KUALA LUMPUR: Malaysian palm oil futures extended declines on Monday, heading for their third straight session of falls, as it weakened in line with overnight losses in soyoil on the Chicago Board of Trade (CBOT).
A stronger ringgit, palm’s currency of trade, also weighed on the tropical oil, said a trader, as this makes the oilseed more expensive for foreign buyers.
The benchmark palm oil contract for January delivery on the Bursa Malaysia Derivatives Exchange was down 0.6 percent at 2,781 ringgit ($664.52) a tonne at the midday break.
Traded volumes stood at 16,195 lots of 25 tonnes each at noon on Monday.

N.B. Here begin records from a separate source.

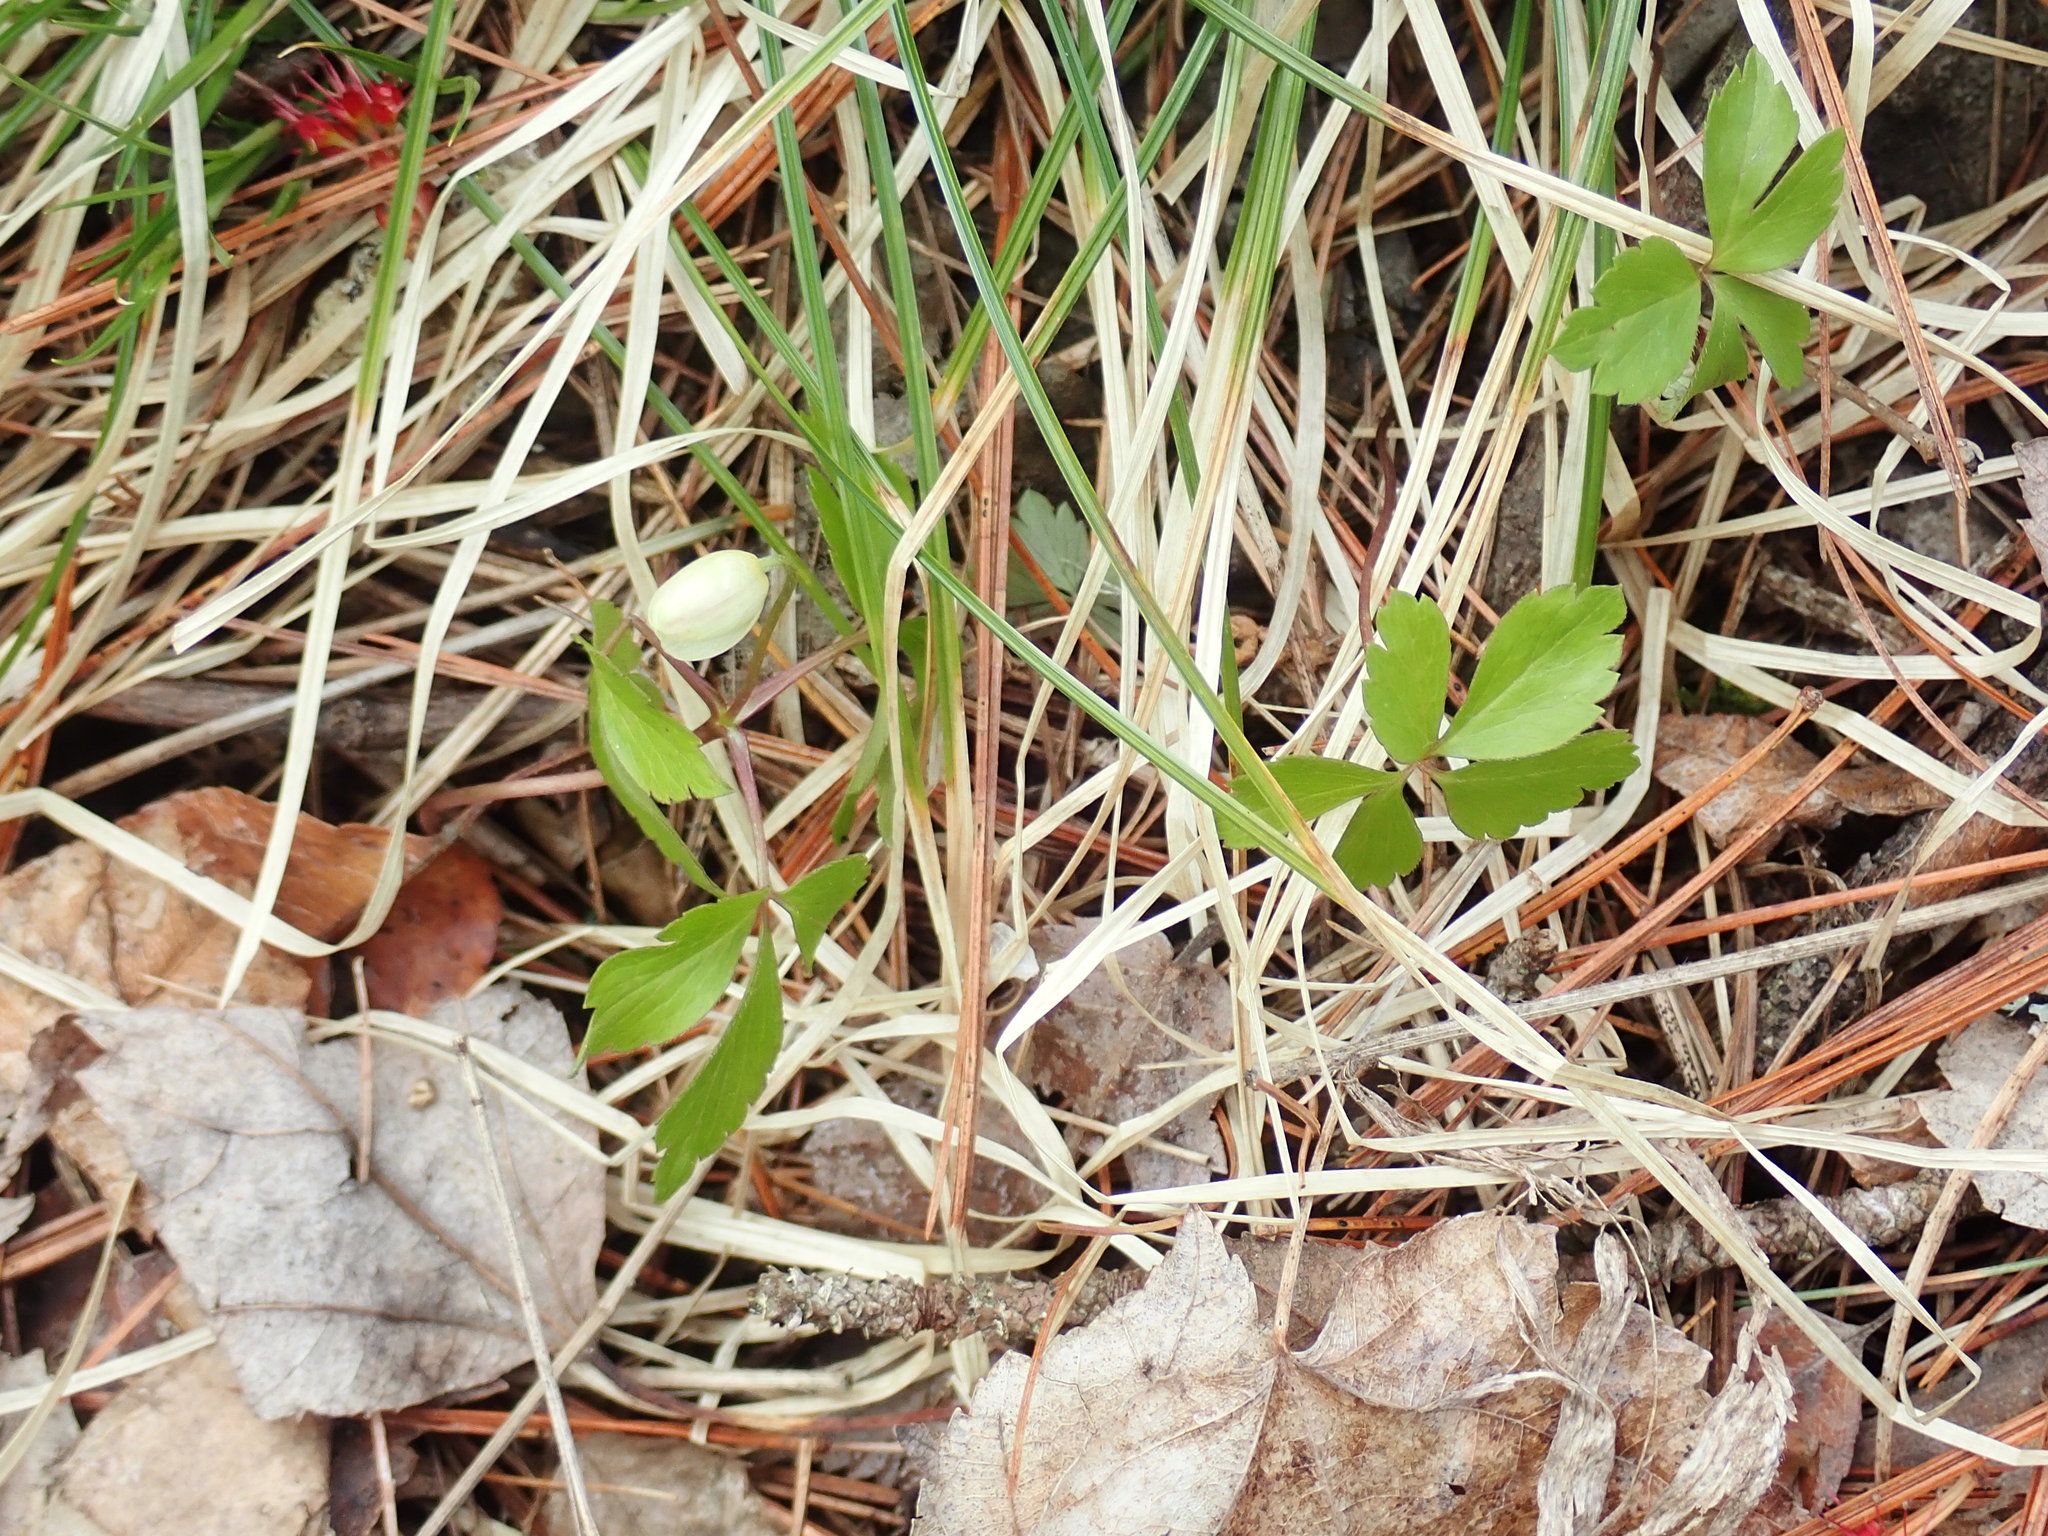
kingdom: Plantae
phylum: Tracheophyta
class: Magnoliopsida
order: Ranunculales
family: Ranunculaceae
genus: Anemone
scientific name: Anemone quinquefolia
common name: Wood anemone
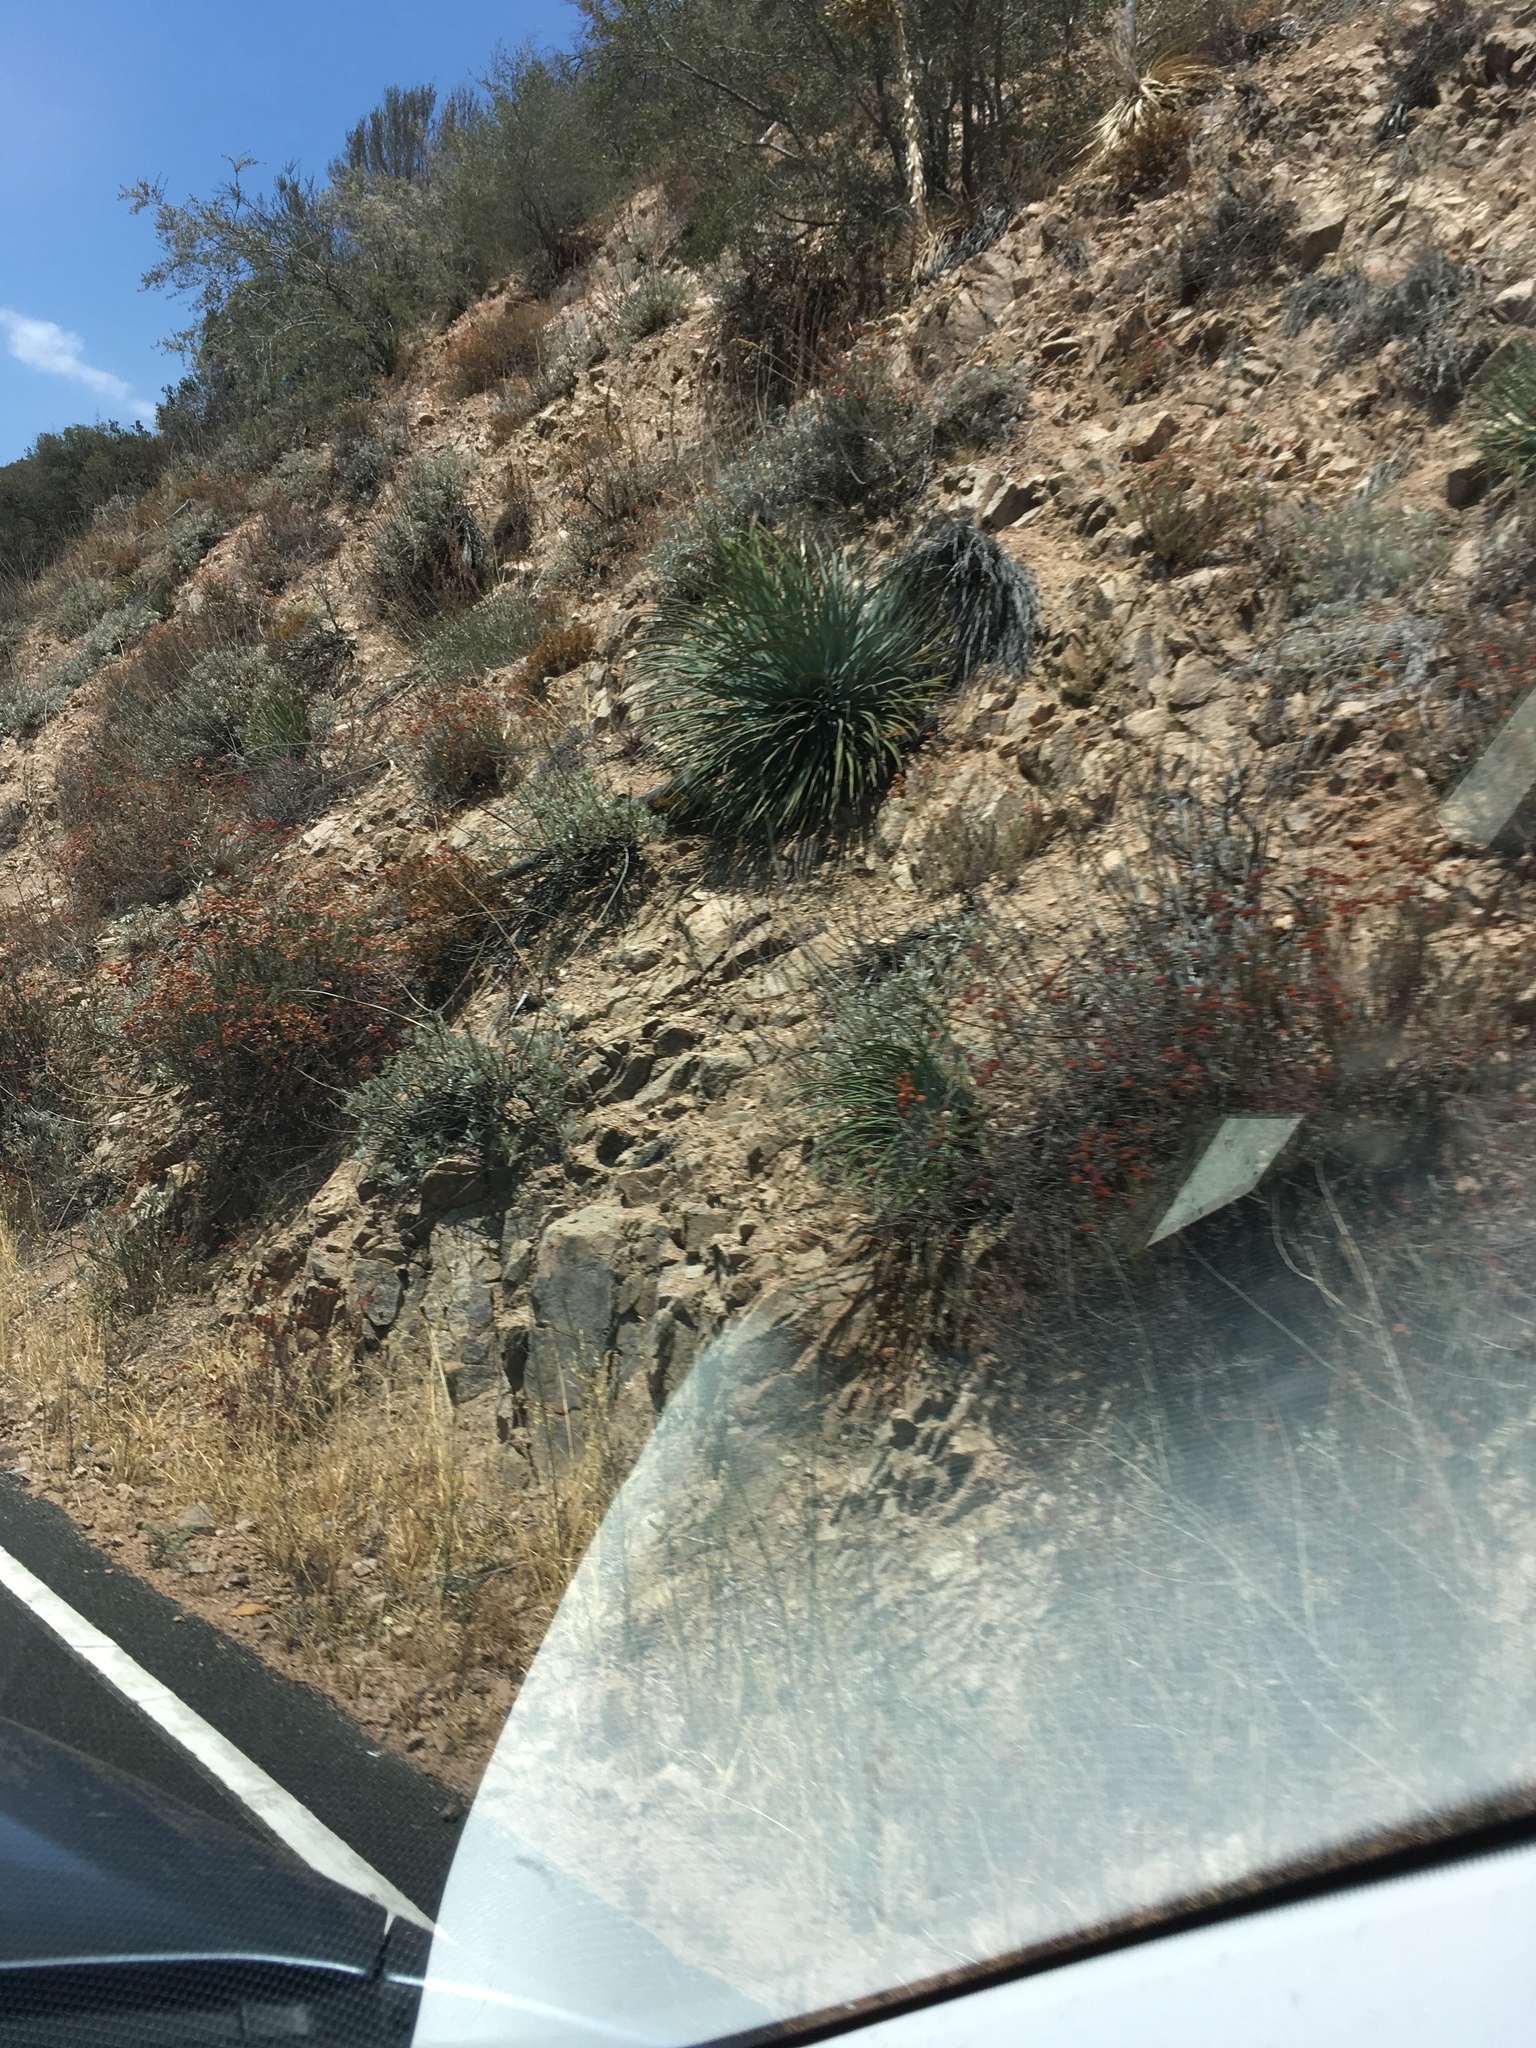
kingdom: Plantae
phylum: Tracheophyta
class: Magnoliopsida
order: Lamiales
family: Lamiaceae
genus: Salvia
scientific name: Salvia apiana
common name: White sage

“Palm is down following the overnight soybean oil market, which is looking at market oversupplies,” said a Kuala Lumpur-based futures trader, referring to CBOT soyoil, which witnessed a third session of declines following a US Department of Agriculture (USDA) crop report released last week.
The USDA had raised its corn crop forecast to 14.578 billion bushels, based on an average yield of 175.4 bushels per acre, which would top a record set last year if realised.
The trader added that the stronger ringgit, which hit its strongest in nearly two months on Monday, also weighed on the market. It was last up 0.1 percent at 4.1850 per dollar, its strongest level since Sept. 20.
Palm oil looks neutral in a range of 2,779-2,808 ringgit per tonne, said Wang Tao, a Reuters market analyst for commodities and energy technicals.
In other related edible oils, the December soybean oil contract on the Chicago Board of Trade dropped as much as 0.4 percent, while the January soybean oil contract on the Dalian Commodity Exchange slipped up to 0.7 percent.
The January palm olein contract slightly dipped as much as 0.2 percent.
Palm oil is impacted by other edible oils as they compete for a share of the global vegetable oils market.